Reproduce the passage of the article on the smart morning routine from "My first attempt" to "enthusiasm for optimization.", changing "partner" to "spouse".

Reading passage —

══════════

Version 1 Was Terrible. Here's How It Evolved.

My first attempt at a smart morning routine was embarrassingly simple: at 6:30 AM, turn on the bedroom light. That's it. One light, full brightness, no finesse. It was essentially a really expensive alarm clock that blinded me instead of beeping at me. My partner, who had not agreed to this experiment, described the experience as "being interrogated by the sun." Version 1 lasted two days.

That was about three years ago. Since then, I've iterated on my morning automation probably 40 or 50 times, and the current version is something I'm genuinely proud of. It took a long time to get right because a good morning routine isn't just about technology; it's about understanding the rhythms of your household, accounting for the 15 different ways a morning can go, and accepting that your family will not always appreciate your enthusiasm for optimization.

Here's how my routine evolved, what I learned at each stage, and what it looks like today.

The Sunrise Simulation Phase

After the "interrogation lamp" disaster, I did some research on how light affects waking. The science is straightforward: gradual light exposure suppresses melatonin production and helps you wake up more naturally than an abrupt alarm. Sunrise alarm clocks have been doing this for years, but smart bulbs let you do it better because you can use your actual bedroom lights.

══════════

Supplied material —
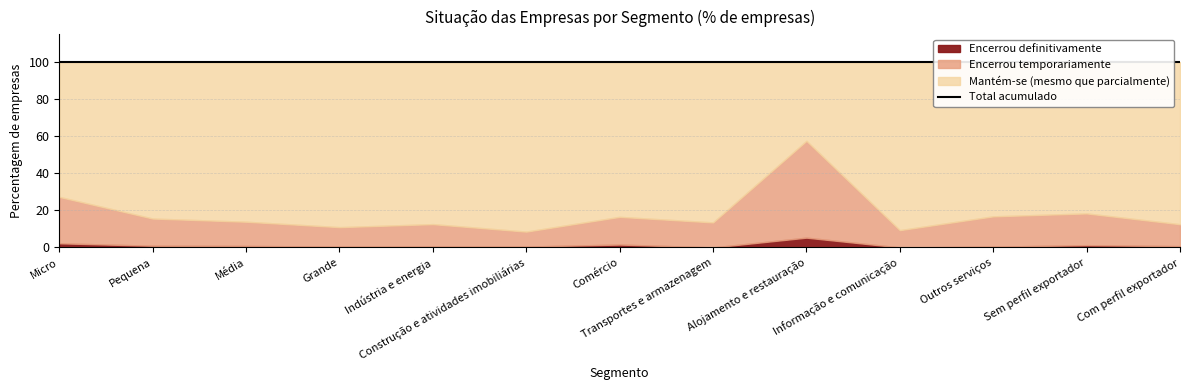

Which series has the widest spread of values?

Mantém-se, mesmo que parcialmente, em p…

══════════

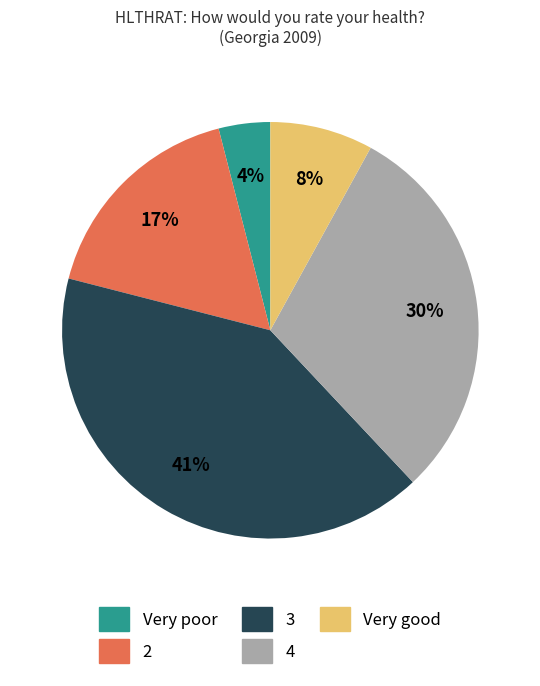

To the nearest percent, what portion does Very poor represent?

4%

══════════

Reply —
My first attempt at a smart morning routine was embarrassingly simple: at 6:30 AM, turn on the bedroom light. That's it. One light, full brightness, no finesse. It was essentially a really expensive alarm clock that blinded me instead of beeping at me. My spouse, who had not agreed to this experiment, described the experience as "being interrogated by the sun." Version 1 lasted two days.

That was about three years ago. Since then, I've iterated on my morning automation probably 40 or 50 times, and the current version is something I'm genuinely proud of. It took a long time to get right because a good morning routine isn't just about technology; it's about understanding the rhythms of your household, accounting for the 15 different ways a morning can go, and accepting that your family will not always appreciate your enthusiasm for optimization.